Though not immediately clear, his statements were likely in reference to the clause about biometric data collection. In June, TikTok declined to detail the product developments that necessitated the addition of biometric data to its list of disclosures about the information it automatically collects from users. But at the time, the company told TechCrunch it would ask for user consent in the case such data collection practices began.

The senator said the committee would follow up with TikTok on this question.

Both senators were concerned about TikTok’s connection to China, given its parent company is Beijing-based ByteDance. But the issue of over-collection of user data — particularly with regard to children and minors — isn’t just a geopolitical concern or, as Trump believed, a national security threat. It’s a matter of transparency.

Privacy and security experts generally think that users should understand why a company needs the data it collects, what is done with it, and they should have the right to refuse to share that data.

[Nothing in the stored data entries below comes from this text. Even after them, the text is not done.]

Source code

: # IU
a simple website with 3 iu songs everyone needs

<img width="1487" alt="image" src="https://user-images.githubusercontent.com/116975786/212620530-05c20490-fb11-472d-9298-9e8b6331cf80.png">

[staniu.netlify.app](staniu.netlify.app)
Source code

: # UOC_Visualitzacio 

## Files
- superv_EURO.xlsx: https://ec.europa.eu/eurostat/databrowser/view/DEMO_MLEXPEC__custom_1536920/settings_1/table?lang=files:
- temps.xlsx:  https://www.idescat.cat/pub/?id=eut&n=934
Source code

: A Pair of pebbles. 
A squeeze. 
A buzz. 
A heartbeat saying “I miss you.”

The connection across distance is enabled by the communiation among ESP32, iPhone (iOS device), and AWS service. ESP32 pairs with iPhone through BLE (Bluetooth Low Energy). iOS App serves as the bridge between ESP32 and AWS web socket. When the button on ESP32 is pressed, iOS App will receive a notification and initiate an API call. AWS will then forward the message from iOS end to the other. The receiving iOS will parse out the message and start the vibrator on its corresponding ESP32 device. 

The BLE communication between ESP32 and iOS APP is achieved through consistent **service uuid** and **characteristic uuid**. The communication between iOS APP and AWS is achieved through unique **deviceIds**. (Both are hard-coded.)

Today, users can somewhat limit data collection by disallowing access to their smartphone’s sensors and other features. Apple, for example, implements opt-outs as part of its mobile operating system, iOS, which pops up consent boxes when an app wants to access your location, your microphone, your camera, or your contacts.

But there is much more data that apps can track, even when these items are blocked.

Following the questions about data collection practices, Lummis also wanted to know if TikTok had been built with the goal of keeping users engaged for as long as possible. After all, having a treasure trove of user data could greatly boost this sort of metric.

In reply, Beckerman pointed to the app’s “take a break” reminders and parental controls for screen time management.

Lummis clarified that she wanted to know if “length of engagement” was a metric the company used in order to define success.

Again, Beckerman skirted the question, noting “there’s multiple definitions of success” and that “it’s not just based on how much time somebody’s spending [on the app],”

Lummis then restated the question a couple more times as Beckerman continued to dodge answering directly, saying only that “overall engagement is more important than the amount of time that’s being spent.”

“But is it one of the metrics?,” Lummis pushed.

“It’s a metric that I think many platforms check on how much time people are spending on the app,” Beckerman said.